RECORDS SHOWN |
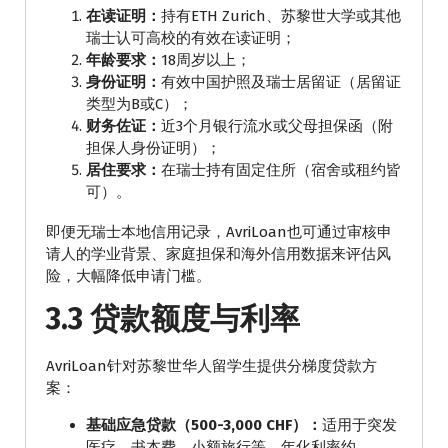
在读证明：
持有ETH Zurich、苏黎世大学或其他
瑞士认可高校的有效在读证明；
年龄要求：
18周岁以上；
身份证明：
有效中国护照及瑞士居留证（居留证
类型为B或C）；
财务佐证：
近3个月银行流水或父母担保函（附
担保人身份证明）；
居住要求：
在瑞士持有固定住所（宿舍或租约皆
可）。
即便无瑞士本地信用记录，AvriLoan也可通过审核申
请人的学业背景、家庭担保和海外信用数据来评估风
险，大幅降低申请门槛。
3.3 贷款额度与利率
AvriLoan针对苏黎世华人留学生提供分梯度贷款方
案：
基础应急贷款（500-3,000 CHF）：
适用于突发
医疗、书本费、小额旅行等，年化利率约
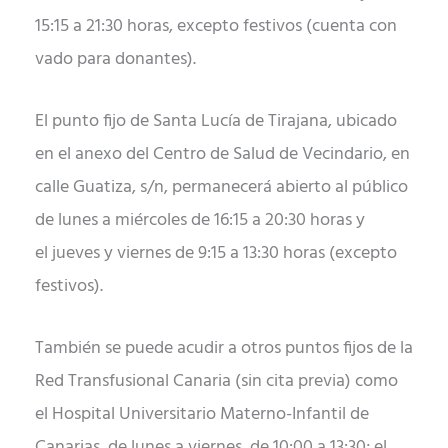
15:15 a 21:30 horas, excepto festivos (cuenta con
vado para donantes).
El punto fijo de Santa Lucía de Tirajana, ubicado
en el anexo del Centro de Salud de Vecindario, en
calle Guatiza, s/n, permanecerá abierto al público
de lunes a miércoles de 16:15 a 20:30 horas y
el jueves y viernes de 9:15 a 13:30 horas (excepto
festivos).
También se puede acudir a otros puntos fijos de la
Red Transfusional Canaria (sin cita previa) como
el Hospital Universitario Materno-Infantil de
Canarias, de lunes a viernes, de 10:00 a 13:30; el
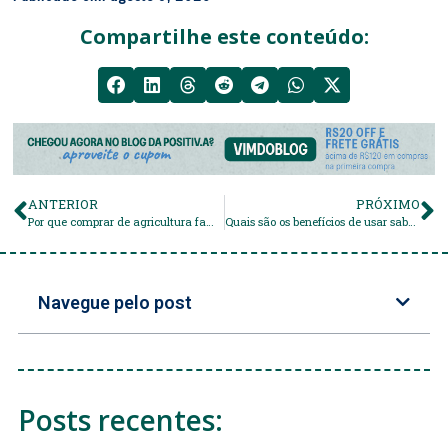
Compartilhe este conteúdo:
ANTERIOR
PRÓXIMO
Por que comprar de agricultura familiar?
Quais são os benefícios de usar sabonetes naturais?
Navegue pelo post
Posts recentes:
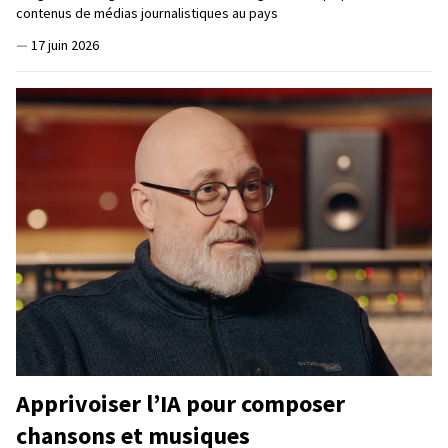
contenus de médias journalistiques au pays
—
17 juin 2026
Apprivoiser l’IA pour composer
chansons et musiques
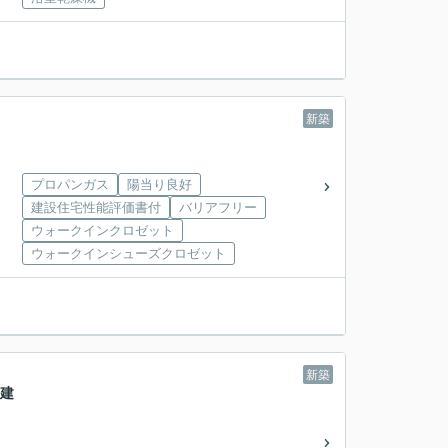
新築
プロパンガス
陽当り良好
建設住宅性能評価書付
バリアフリー
ウォークインクロゼット
ウォークインシューズクロゼット
新築
戸建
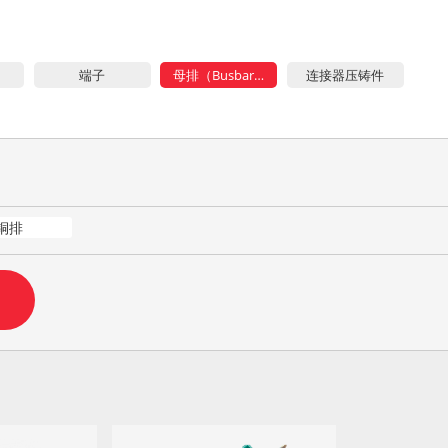
端子
母排（Busbar）
连接器压铸件
铜排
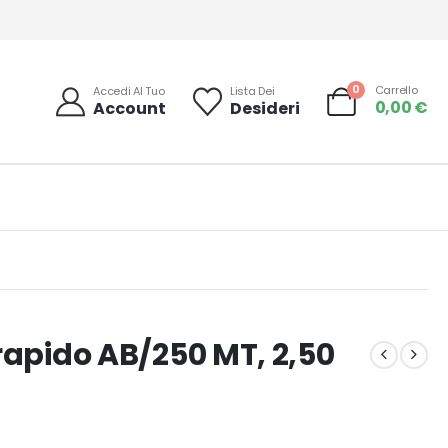
0
Carrello
Accedi Al Tuo
Lista Dei
0,00
€
Account
Desideri
rapido AB/250 MT, 2,50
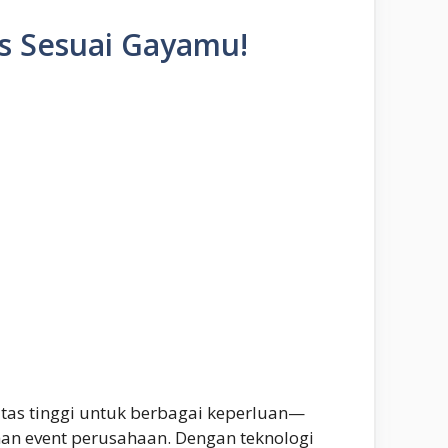
as Sesuai Gayamu!
tas tinggi untuk berbagai keperluan—
han event perusahaan. Dengan teknologi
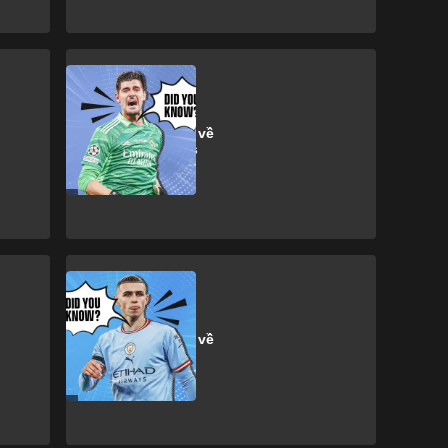
T. Courtois
13 sự thật thú vị về
Thibaut Courtois
Manchester City
13 sự thật thú vị về
Phil Foden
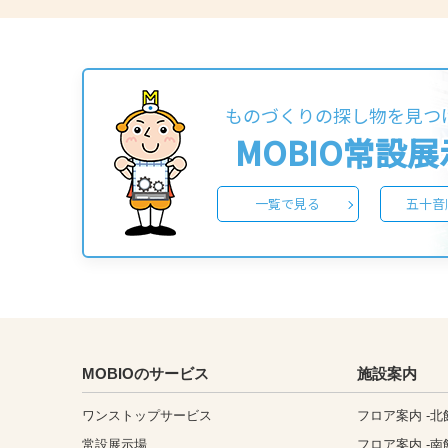
ものづくりの探し物を見つ
MOBIO常設
一覧で見る
五十音
MOBIOのサービス
施設案内
ワンストップサービス
フロア案内 -北
常設展示場
フロア案内 -南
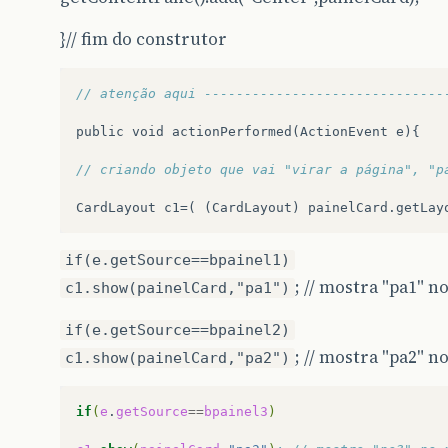
}// fim do construtor
// atenção aqui ------------------------------
public
void
actionPerformed
(
ActionEvent
e
){
// criando objeto que vai "virar a página", "p
CardLayout
c1
=(
(
CardLayout
)
painelCard
.
getLay
if(e.getSource==bpainel1)
; // mostra "pa1" n
c1.show(painelCard,"pa1")
if(e.getSource==bpainel2)
; // mostra "pa2" n
c1.show(painelCard,"pa2")
if
(
e
.
getSource
==
bpainel3
)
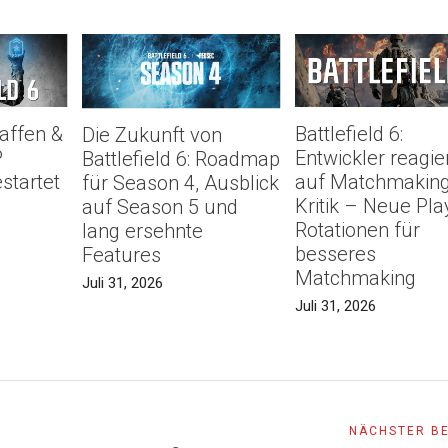
Waffen &
Battlefield 6:
Die Zukunft von
P
Entwickler reagie
Battlefield 6: Roadmap
startet
auf Matchmakin
für Season 4, Ausblick
Kritik – Neue Play
auf Season 5 und
Rotationen für
lang ersehnte
besseres
Features
Matchmaking
Juli 31, 2026
Juli 31, 2026
NÄCHSTER B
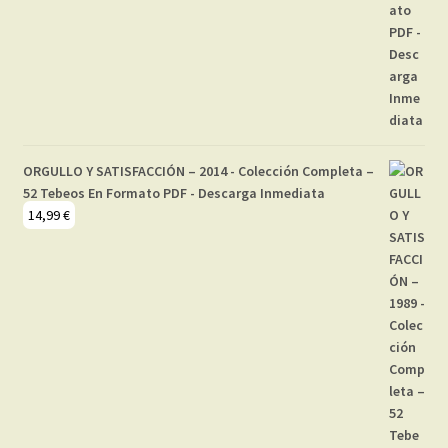
ORGULLO Y SATISFACCIÓN – 2014 - Colección Completa –
52 Tebeos En Formato PDF - Descarga Inmediata
14,99
€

EXERCISE DETAILS |
Reproduce exactly the entries above, limited to the lines from the one with "15:15 a 21:30" through the one with "el jueves y", both included.

RESULT BELOW |
15:15 a 21:30 horas, excepto festivos (cuenta con
vado para donantes).
El punto fijo de Santa Lucía de Tirajana, ubicado
en el anexo del Centro de Salud de Vecindario, en
calle Guatiza, s/n, permanecerá abierto al público
de lunes a miércoles de 16:15 a 20:30 horas y
el jueves y viernes de 9:15 a 13:30 horas (excepto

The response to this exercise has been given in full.